Marco Bonura

Personal information
- Date of birth: 2 August 1979 (age 46)
- Place of birth: Milan, Italy
- Height: 1.81 m (5 ft 11 in)
- Position: Midfielder

Team information
- Current team: Follonica Gavorrano (Manager)

Youth career
- Monza
- 1997–1998: A.C. Milan

Senior career*
- Years: Team / Apps / (Gls)
- 1997: Monza / 1 / (0)
- 1998–2000: A.C. Milan / 0 / (0)
- 1998–1999: → Gubbio (loan) / 25 / (4)
- 1999–2000: → Livorno (loan) / 12 / (0)
- 2000–2003: Internazionale / 0 / (0)
- 2000–2001: → Sangiovannese (loan) / 31 / (8)
- 2001–2002: → Catania (loan) / 15 / (1)
- 2002: → Sambenedettese (loan) / 8 / (0)
- 2002–2003: → Prato (loan) / 30 / (2)
- 2003–2004: Rimini / 13 / (0)
- 2004–2005: Vis Pesaro / 22 / (1)
- 2005–2008: Foligno / 50 / (9)
- 2008–2010: Cesena / 22 / (1)
- 2012–2013: Pierantonio / 8 / (0)

International career
- 1995: Italy U15 / 2 / (1)

Managerial career
- Gubbio (assistant)
- 2015: Gubbio (caretaker)
- 2016–2017: Lama Calcio
- 2017–2018: SSD Subasio
- 2018–2019: Bastia 1924
- 2019–2020: Sansepolcro
- 2020-2021: S.C. Trestina
- 2021: Follonica Gavorrano
- Sansepolcro

= Marco Bonura =

Italian retired footballer and manager

Marco Bonura (born 2 August 1979) is an Italian retired footballer and manager, currently in charge of Italian Serie D club Sansepolcro
==Club career==
Born in Milan, Bonura started his professional career at Monza, located in Monza, by-then part of the province of Milan. He then spent a season at A.C. Milan youth team. Since 1998, Bonura spent seasons on loan at Serie C1 and Serie C2 clubs. And he was one of the player that swapped between A.C. Milan and Internazionale in 2000s (decade) with inflated nominal value, made the clubs gained "false profit". In 2000, he swapped club with Andrea Polizzano (tagged for 8,000 million lire; €4,131,655; Milan nor Inter did not disclose the price of Bonura). The deals made Milan gained €4.013 million (but in terms of Polizzano's registration rights) and Inter "gained" 7,954,666,667 lire (= €4,108,242, in terms of Bonura's registration rights).

He was loaned to Calcio Catania along with Inter "team-mate" Davide Cordone in 2000–01 season. In July 2003, he was signed by Rimini in co-ownership deal from Internazionlae.

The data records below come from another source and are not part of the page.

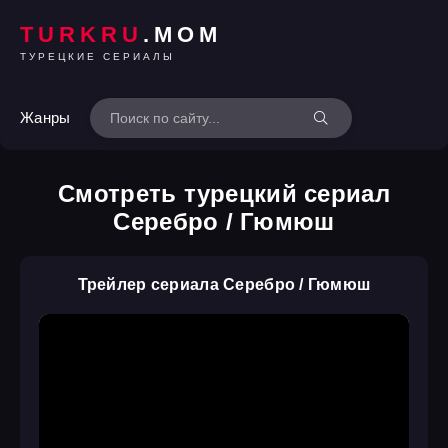
TURKRU
.MOM
ТУРЕЦКИЕ СЕРИАЛЫ
Жанры
Смотреть турецкий сериал
Серебро / Гюмюш
Трейлер сериала Серебро / Гюмюш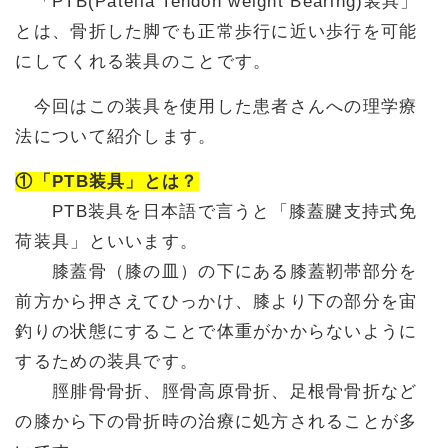
「PTB(Patella Tendon weight Bearing)装具」
とは、骨折した脚でも正常歩行に近い歩行を可能
にしてくれる装具のことです。
今回はこの装具を使用した患者さんへの理学療
法について紹介します。
①「PTB装具」とは？
PTB装具を日本語で言うと「膝蓋腱支持式免
荷装具」といいます。
膝蓋骨（膝の皿）の下にある膝蓋靭帯部分を
前方から押さえてひっかけ、膝より下の部分を宙
釣りの状態にすることで体重がかからないように
するための装具です。
脛腓骨骨折、脛骨高原骨折、足根骨骨折など
の膝から下の骨折時の治療に処方されることが多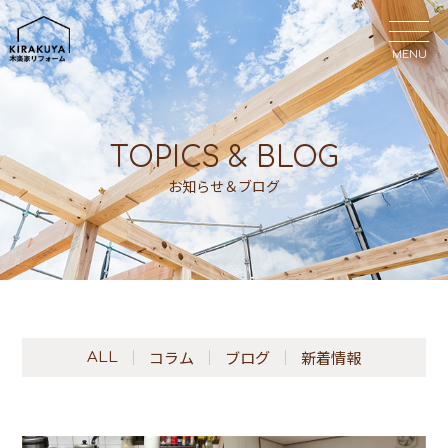
MENU
MENU
TOPICS & BLOG
お知らせ＆ブログ
コラム
ブログ
新着情報
ALL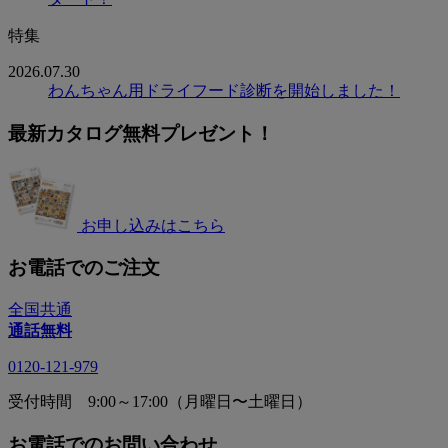
特集
2026.07.30
わんちゃん用ドライフード診断を開始しました！
最新カタログ無料プレゼント！
お申し込みはこちら
お電話でのご注文
全国共通
通話無料
0120-121-979
受付時間 9:00～17:00（月曜日〜土曜日）
お電話でのお問い合わせ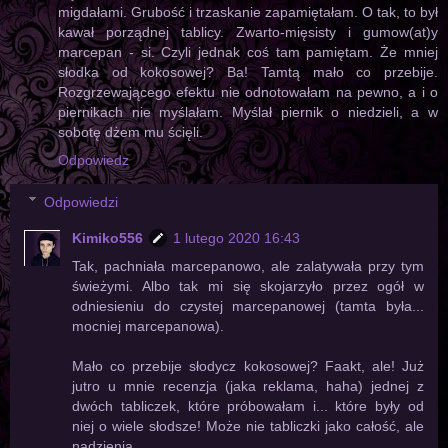
migdałami. Grubość i trzaskanie zapamiętałam. O tak, to był
kawał porządnej tablicy. Zwarto-mięsisty i gumow(at)y
marcepan - si. Czyli jednak coś tam pamiętam. Że mniej
słodka od kokosowej? Ba! Tamtą mało co przebije.
Rozgrzewającego efektu nie odnotowałam na pewno, a i o
piernikach nie myślałam. Myślał piernik o niedzieli, a w
sobotę dżem mu ścięli.
Odpowiedz
Odpowiedzi
Kimiko556
1 lutego 2020 16:43
Tak, pachniała marcepanowo, ale zalatywała przy tym
świeżymi. Albo tak mi się skojarzyło przez ogół w
odniesieniu do czystej marcepanowej (tamta była...
mocniej marcepanowa).
Mało co przebije słodycz kokosowej? Faakt, ale! Już
jutro u mnie recenzja (jaka reklama, haha) jednej z
dwóch tabliczek, które próbowałam i... które były od
niej o wiele słodsze! Może nie tabliczki jako całość, ale
nadzienia.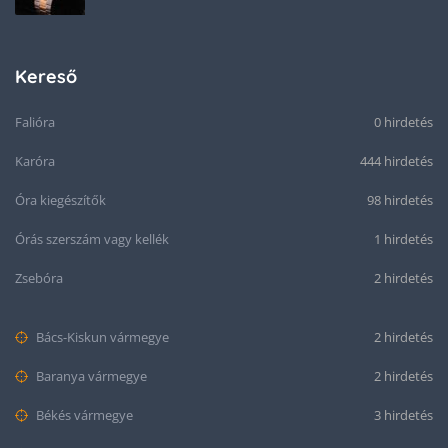
Kereső
Falióra
0 hirdetés
Karóra
444 hirdetés
Óra kiegészítők
98 hirdetés
Órás szerszám vagy kellék
1 hirdetés
Zsebóra
2 hirdetés
Bács-Kiskun vármegye
2 hirdetés
Baranya vármegye
2 hirdetés
Békés vármegye
3 hirdetés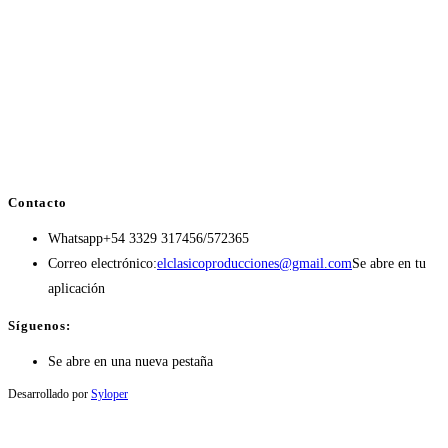
Contacto
Whatsapp
+54 3329 317456/572365
Correo electrónico:
elclasicoproducciones@gmail.com
Se abre en tu
aplicación
Síguenos:
Se abre en una nueva pestaña
Desarrollado por
Syloper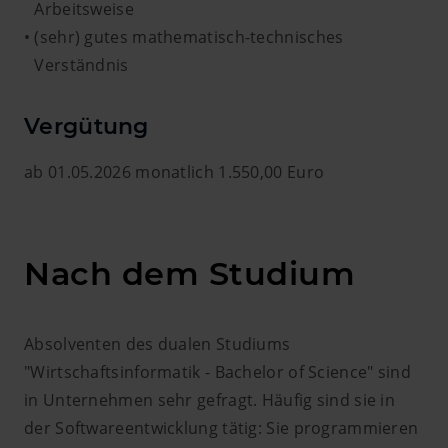
Arbeitsweise
(sehr) gutes mathematisch-technisches
Verständnis
Vergütung
ab 01.05.2026 monatlich 1.550,00 Euro
Nach dem Studium
Absolventen des dualen Studiums
"Wirtschaftsinformatik - Bachelor of Science" sind
in Unternehmen sehr gefragt. Häufig sind sie in
der Softwareentwicklung tätig: Sie programmieren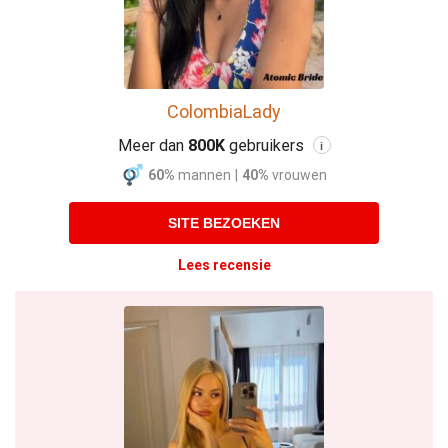
ColombiaLady
Meer dan
800K
gebruikers
i
60%
mannen
|
40%
vrouwen
SITE BEZOEKEN
Lees recensie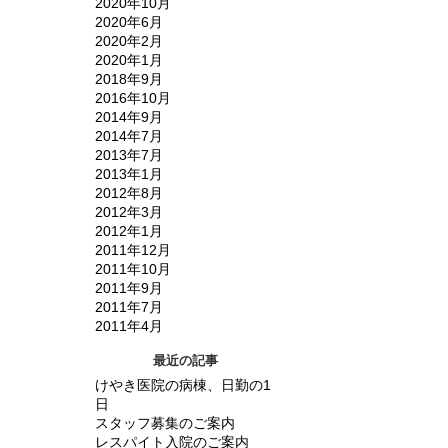
2020年10月
2020年6月
2020年2月
2020年1月
2018年9月
2016年10月
2014年9月
2014年7月
2013年7月
2013年1月
2012年8月
2012年3月
2012年1月
2011年12月
2011年10月
2011年9月
2011年7月
2011年4月
最近の記事
けやき医院の病棟、日勤の1
日
スタッフ募集のご案内
レスパイト入院のご案内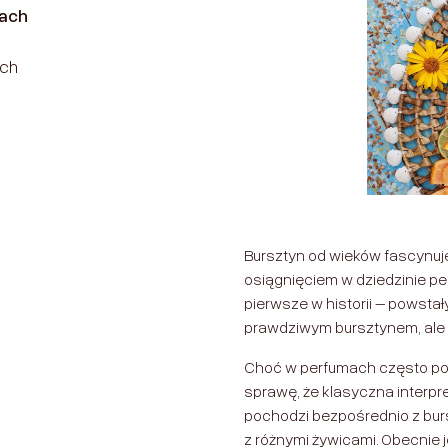
mach
ych
Bursztyn od wieków fascynuje 
osiągnięciem w dziedzinie pe
pierwsze w historii – powstał
prawdziwym bursztynem, ale i
Choć w perfumach często poj
sprawę, że klasyczna interpre
pochodzi bezpośrednio z burs
z różnymi żywicami. Obecnie j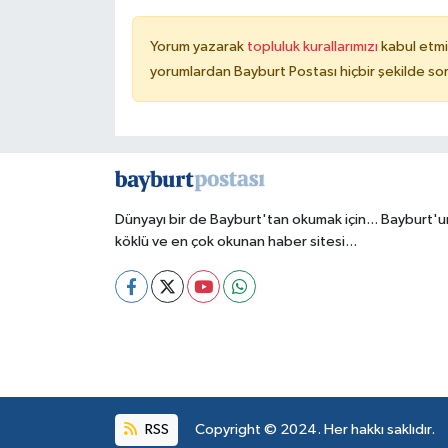
Yorum yazarak
topluluk kurallarımızı
kabul etmi
yorumlardan Bayburt Postası hiçbir şekilde so
Dünyayı bir de Bayburt'tan okumak için... Bayburt'u
köklü ve en çok okunan haber sitesi...
RSS
Copyright © 2024. Her hakkı saklıdır.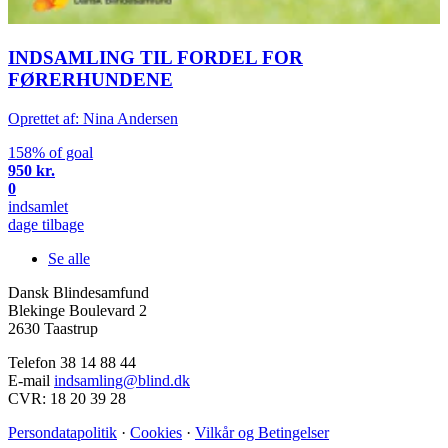
INDSAMLING TIL FORDEL FOR
FØRERHUNDENE
Oprettet af: Nina Andersen
158% of goal
950 kr.
0
indsamlet
dage tilbage
Se alle
Dansk Blindesamfund
Blekinge Boulevard 2
2630 Taastrup
Telefon 38 14 88 44
E-mail
indsamling@blind.dk
CVR: 18 20 39 28
Persondatapolitik
·
Cookies
·
Vilkår og Betingelser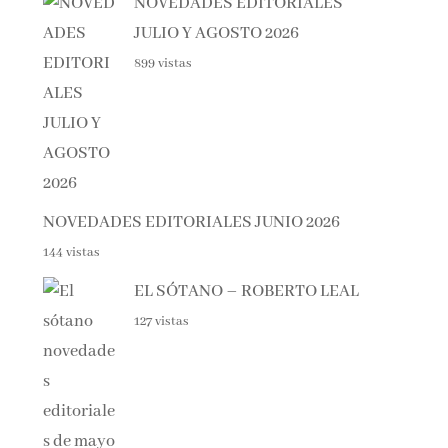
JULIO Y AGOSTO 2026
899 vistas
NOVEDADES EDITORIALES JUNIO 2026
144 vistas
EL SÓTANO – ROBERTO LEAL
127 vistas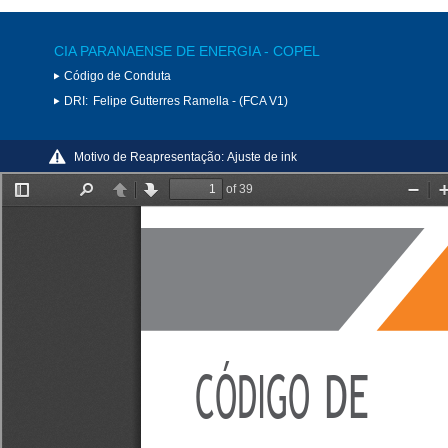
CIA PARANAENSE DE ENERGIA - COPEL
Código de Conduta
DRI:
Felipe Gutterres Ramella - (FCA V1)
Motivo de Reapresentação:
Ajuste de ink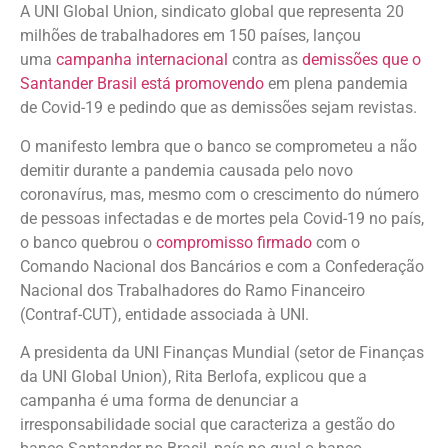
A UNI Global Union, sindicato global que representa 20
milhões de trabalhadores em 150 países, lançou
uma
campanha internacional
contra as
demissões que o
Santander Brasil está promovendo
em plena pandemia
de Covid-19 e pedindo que as demissões sejam revistas.
O manifesto lembra que o banco se comprometeu a não
demitir durante a pandemia causada pelo novo
coronavírus, mas, mesmo com o crescimento do número
de pessoas infectadas e de mortes pela Covid-19 no país,
o banco quebrou o
compromisso firmado
com o
Comando Nacional dos Bancários e com a Confederação
Nacional dos Trabalhadores do Ramo Financeiro
(Contraf-CUT), entidade associada à UNI.
A presidenta da UNI Finanças Mundial (setor de Finanças
da UNI Global Union), Rita Berlofa, explicou que a
campanha é uma forma de denunciar a
irresponsabilidade social que caracteriza a gestão do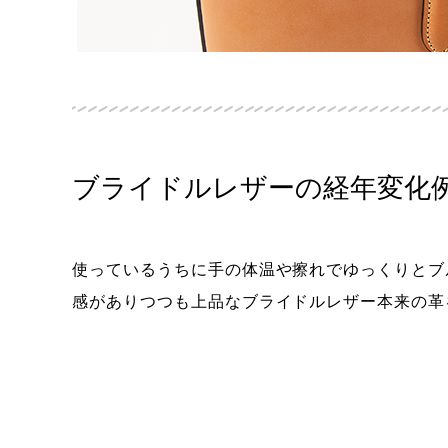
ブライドルレザーの経年変化
使っているうちに手の体温や擦れでゆっくりとブ
感がありつつも上品なブライドルレザー本来の革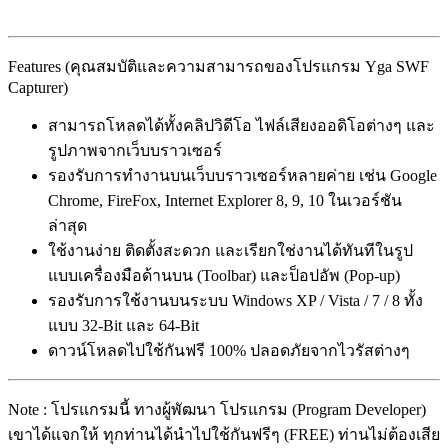
Features (คุณสมบัติและความสามารถของโปรแกรม Yga SWF
Capturer)
สามารถโหลดได้ทั้งคลิปวิดีโอ ไฟล์เสียงออดิโอต่างๆ และ
รูปภาพจากเว็บบราวเซอร์
รองรับการทำงานบนเว็บบราวเซอร์หลายค่าย เช่น Google
Chrome, FireFox, Internet Explorer 8, 9, 10 ในเวอร์ชัน
ล่าสุด
ใช้งานง่าย ติดตั้งสะดวก และเรียกใช่งานได้ทันทีในรูป
แบบเครื่องมือด้านบน (Toolbar) และป็อปอัพ (Pop-up)
รองรับการใช้งานบนระบบ Windows XP / Vista / 7 / 8 ทั้ง
แบบ 32-Bit และ 64-Bit
ดาวน์โหลดไปใช้กันฟรี 100% ปลอดภัยจากไวรัสต่างๆ
Note : โปรแกรมนี้ ทางผู้พัฒนา โปรแกรม (Program Developer)
เขาได้แจกให้ ทุกท่านได้นำไปใช้กันฟรีๆ (FREE) ท่านไม่ต้องเสีย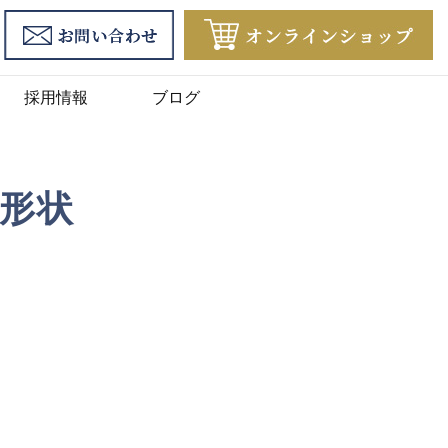
採用情報
ブログ
ル形状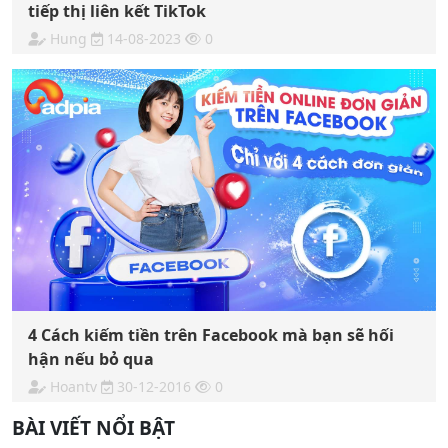
tiếp thị liên kết TikTok
Hung
14-08-2023
0
4 Cách kiếm tiền trên Facebook mà bạn sẽ hối
hận nếu bỏ qua
Hoantv
30-12-2016
0
BÀI VIẾT NỔI BẬT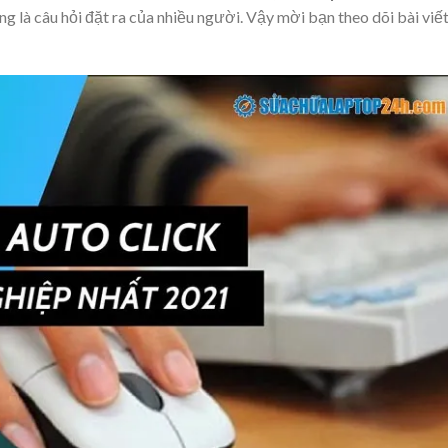
g là câu hỏi đặt ra của nhiều người. Vậy mời bạn theo dõi bài viế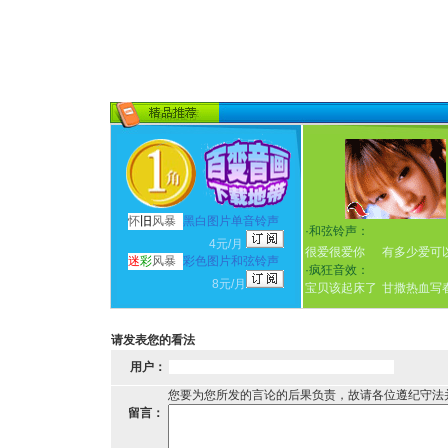
怀
旧
风暴
黑白图片单音铃声
·
和弦铃声：
4元/月
很爱很爱你
有多少爱可
迷
彩
风暴
彩色图片和弦铃声
·
疯狂音效：
8元/月
宝贝该起床了
甘撒热血写
请发表您的看法
用户：
您要为您所发的言论的后果负责，故请各位遵纪守法
留言：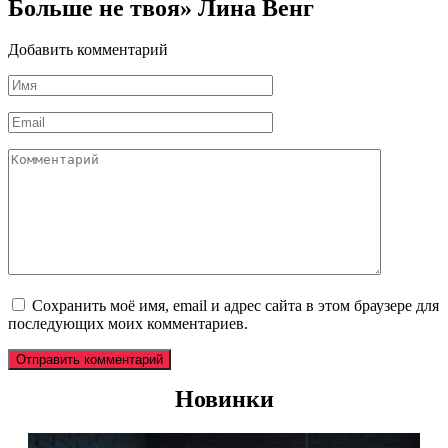
Больше не твоя» Лина Венг
Добавить комментарий
Имя
*
Email
*
Комментарий
Сохранить моё имя, email и адрес сайта в этом браузере для
последующих моих комментариев.
Новинки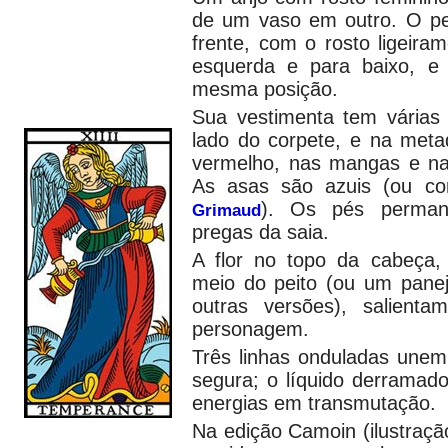
de um vaso em outro. O pe
frente, com o rosto ligeiram
esquerda e para baixo, e 
mesma posição.
Sua vestimenta tem várias 
lado do corpete, e na meta
vermelho, nas mangas e na 
As asas são azuis (ou c
). Os pés perman
Grimaud
pregas da saia.
A flor no topo da cabeça,
meio do peito (ou um pane
outras versões), salienta
personagem.
Três linhas onduladas unem
segura; o líquido derramad
energias em transmutação.
Na edição Camoin (ilustração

In 2004, he left for Vis Pesaro but released after the bankrupt of the club in June 2005. In December 2005 for Foligno, where he played 3 seasons.

In July 2008, he was signed by Cesena along with team-mate Gianluca Segarelli.

He won promotion back to Serie A as Serie B runner-up in 2010.

==Managerial career==
On 4 May 2015, Bonura was appointed caretaker manager of Gubbio for the rest of the season, following the firing of Leonardo Acori. Before this appointment, Bonura worked as assistant manager and youth coach for the club.

In the summer 2016, he was then appointed manager of Italian amateur club G.S. Lama Calcio. Ahead of the 2017–18 season, he was hired as manager for SSD Subasio.

On 26 May 2018, Bastia 1924 announced that they had appointed Bonura as their new manager. He was replaced in at the end of the season.

In September 2019, he was appointed manager of Sansepolcro.